Narrow the data below down to the lines containing "metric".
____________________
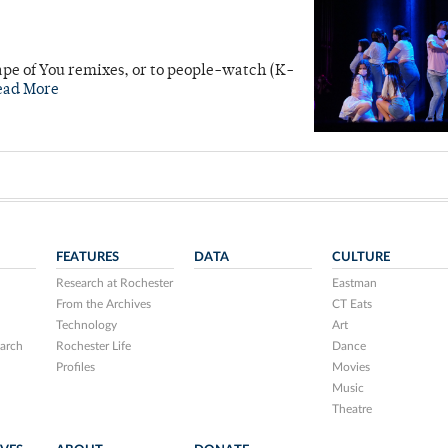
hape of You remixes, or to people-watch (K-
ead More
FEATURES
DATA
CULTURE
Research at Rochester
Eastman
From the Archives
CT Eats
Technology
Art
arch
Rochester Life
Dance
Profiles
Movies
Music
Theatre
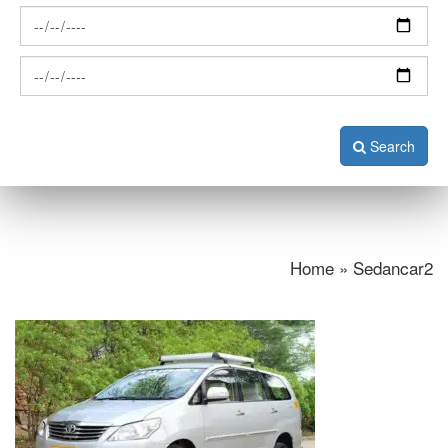
Search
Home » Sedancar2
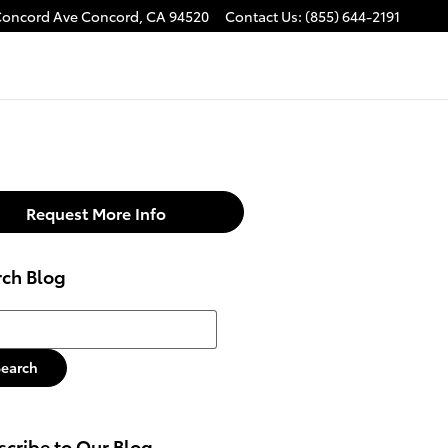
Concord Ave
Concord
,
CA
94520
Contact Us
:
(855) 644-2191
Request More Info
rch Blog
h Blog
Search
cribe to Our Blog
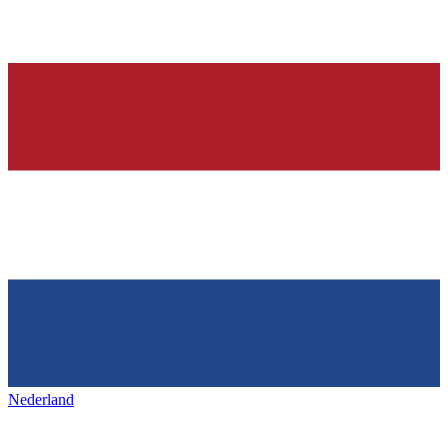
Nederland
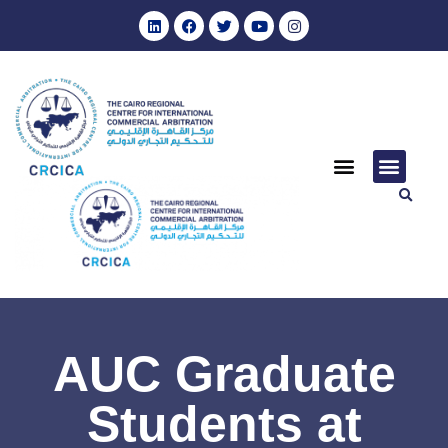
AUC Graduate
Students at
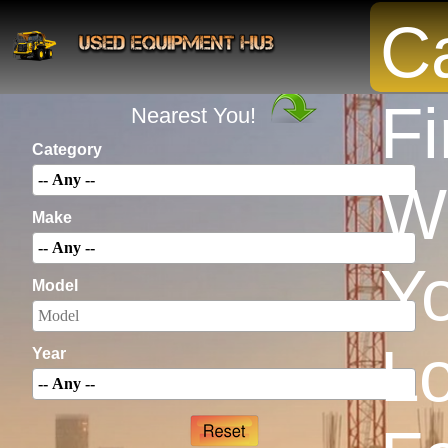
Ca
INSTANTLY Search For Equipment
Fi
Nearest You!
Category
W
Make
Yo
Model
L
Year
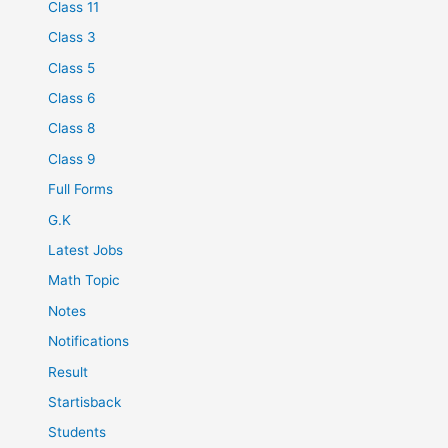
Class 11
Class 3
Class 5
Class 6
Class 8
Class 9
Full Forms
G.K
Latest Jobs
Math Topic
Notes
Notifications
Result
Startisback
Students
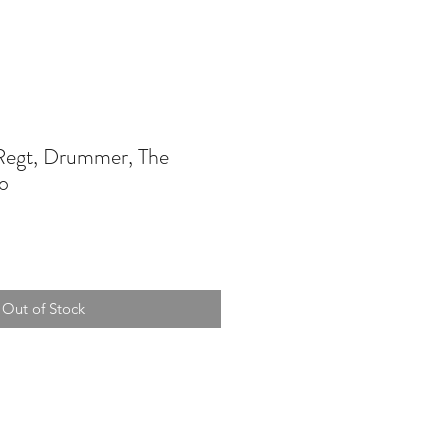
egt, Drummer, The
o
Out of Stock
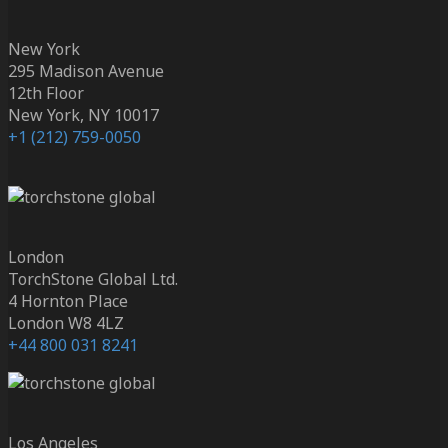
New York
295 Madison Avenue
12th Floor
New York, NY 10017
+1 (212) 759-0050
London
TorchStone Global Ltd.
4 Hornton Place
London W8 4LZ
+44 800 031 8241
Los Angeles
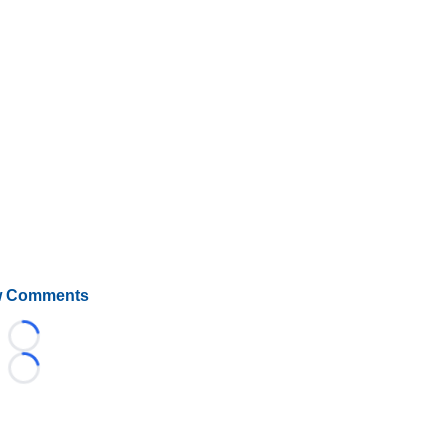
 Comments
Loading...
Loading...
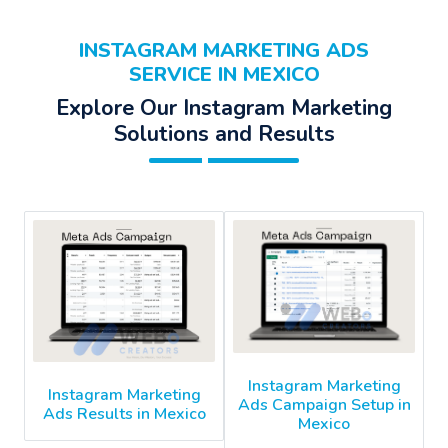
INSTAGRAM MARKETING ADS
SERVICE IN MEXICO
Explore Our Instagram Marketing
Solutions and Results
Instagram Marketing
Instagram Marketing
Ads Campaign Setup in
Ads Results in Mexico
Mexico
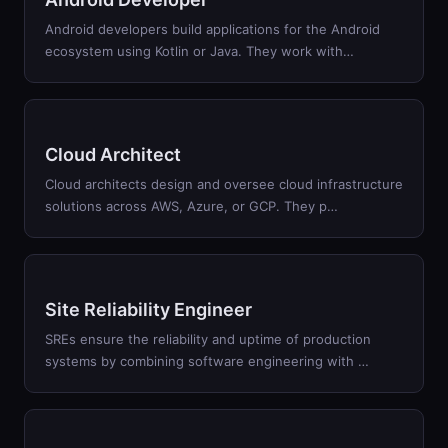
Android developers build applications for the Android
ecosystem using Kotlin or Java. They work with
…
Cloud Architect
Cloud architects design and oversee cloud infrastructure
solutions across AWS, Azure, or GCP. They p
…
Site Reliability Engineer
SREs ensure the reliability and uptime of production
systems by combining software engineering with
…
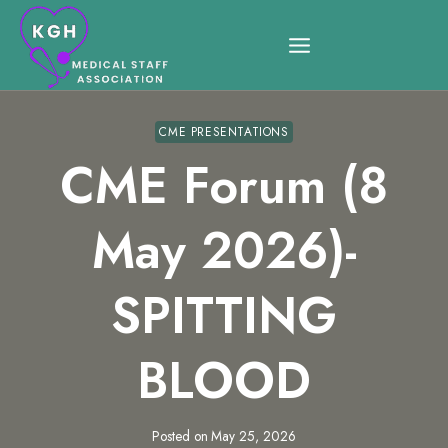
Skip
to
content
CME PRESENTATIONS
CME Forum (8
May 2026)-
SPITTING
BLOOD
Posted on
May 25, 2026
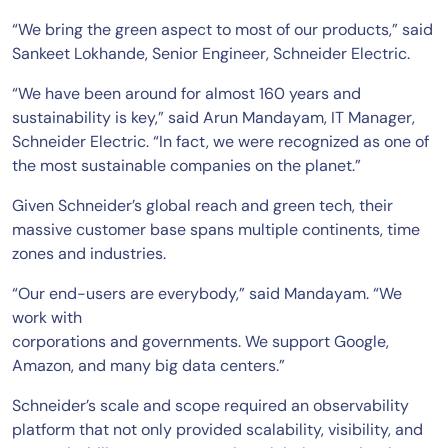
“We bring the green aspect to most of our products,” said
Sankeet Lokhande, Senior Engineer, Schneider Electric.
“We have been around for almost 160 years and
sustainability is key,” said Arun Mandayam, IT Manager,
Schneider Electric. “In fact, we were recognized as one of
the most sustainable companies on the planet.”
Given Schneider’s global reach and green tech, their
massive customer base spans multiple continents, time
zones and industries.
“Our end-users are everybody,” said Mandayam. “We
work with
corporations and governments. We support Google,
Amazon, and many big data centers.”
Schneider’s scale and scope required an observability
platform that not only provided scalability, visibility, and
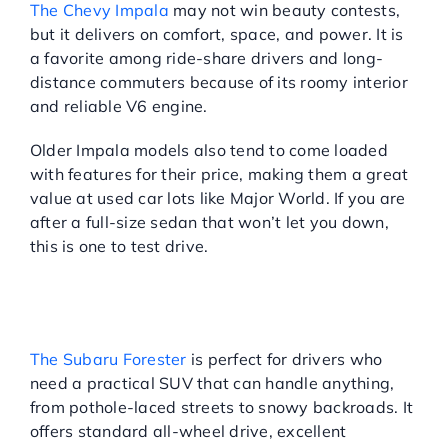
The Chevy Impala
may not win beauty contests,
but it delivers on comfort, space, and power. It is
a favorite among ride-share drivers and long-
distance commuters because of its roomy interior
and reliable V6 engine.
Older Impala models also tend to come loaded
with features for their price, making them a great
value at used car lots like Major World. If you are
after a full-size sedan that won’t let you down,
this is one to test drive.
SUBARU FORESTER:
RUGGED RELIABILITY
MEETS CITY VERSATILITY
The Subaru Forester
is perfect for drivers who
need a practical SUV that can handle anything,
from pothole-laced streets to snowy backroads. It
offers standard all-wheel drive, excellent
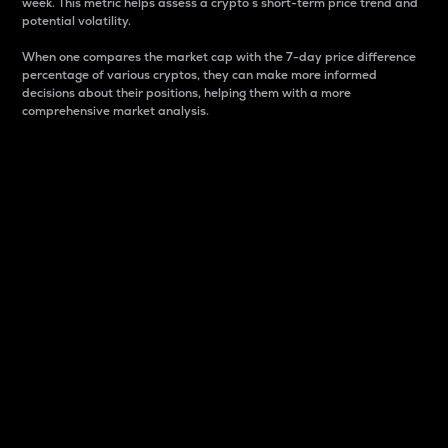
week. This metric helps assess a crypto s short-term price trend and
potential volatility.
When one compares the market cap with the 7-day price difference
percentage of various cryptos, they can make more informed
decisions about their positions, helping them with a more
comprehensive market analysis.
Market Cap
Market capitalization is better known as market cap.
It is a key metric used to understand the overall size
and dominance of a particular crypto in the market.
It is one way to measure the total value of the
circulating supply for a specific crypto.
Here is how it works:
Market cap = Current price per unit x Circulating
supply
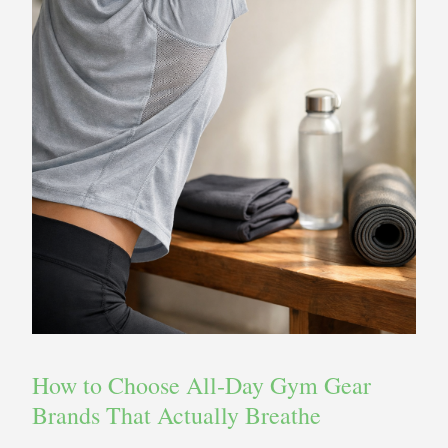
How to Choose All‑Day Gym Gear
Brands That Actually Breathe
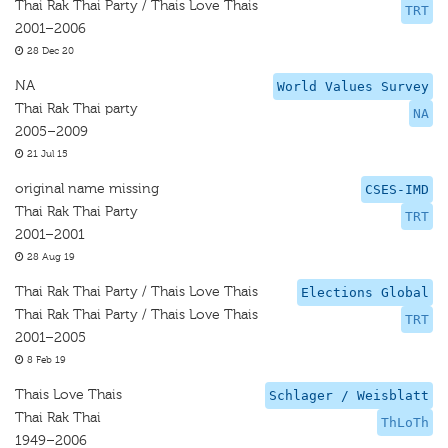
Thai Rak Thai Party / Thais Love Thais
TRT
2001–2006
28 Dec 20
NA
World Values Survey
Thai Rak Thai party
NA
2005–2009
21 Jul 15
original name missing
CSES-IMD
Thai Rak Thai Party
TRT
2001–2001
28 Aug 19
Thai Rak Thai Party / Thais Love Thais
Elections Global
Thai Rak Thai Party / Thais Love Thais
TRT
2001–2005
8 Feb 19
Thais Love Thais
Schlager / Weisblatt
Thai Rak Thai
ThLoTh
1949–2006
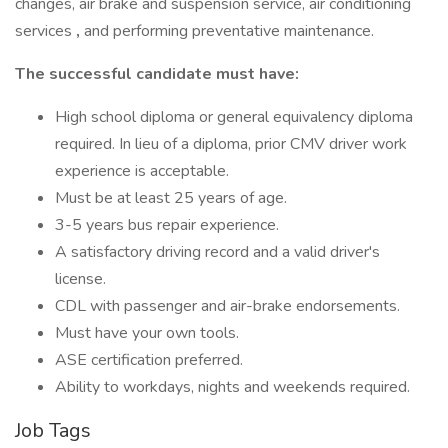
changes, air brake and suspension service, air conditioning
services
,
and performing preventative maintenance.
The successful candidate must have:
High school diploma or general equivalency diploma
required. In lieu of a diploma, prior CMV driver work
experience is acceptable.
Must be at least 25 years of age.
3-5 years bus repair experience.
A satisfactory driving record and a valid driver's
license.
CDL with passenger and air-brake endorsements.
Must have your own tools.
ASE certification preferred.
Ability to workdays, nights and weekends required.
Job Tags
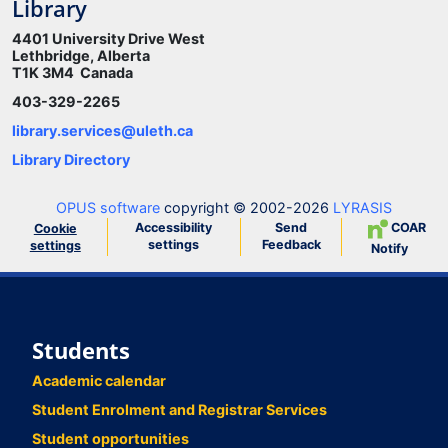
Library
4401 University Drive West
Lethbridge, Alberta
T1K 3M4 Canada
403-329-2265
library.services@uleth.ca
Library Directory
OPUS software
copyright © 2002-2026
LYRASIS
Accessibility
Send
COAR
Cookie
settings
Feedback
settings
Notify
Students
Academic calendar
Student Enrolment and Registrar Services
Student opportunities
____________________
**Result of this exercise:**
week. This metric helps assess a crypto s short-term price trend and
It is a key metric used to understand the overall size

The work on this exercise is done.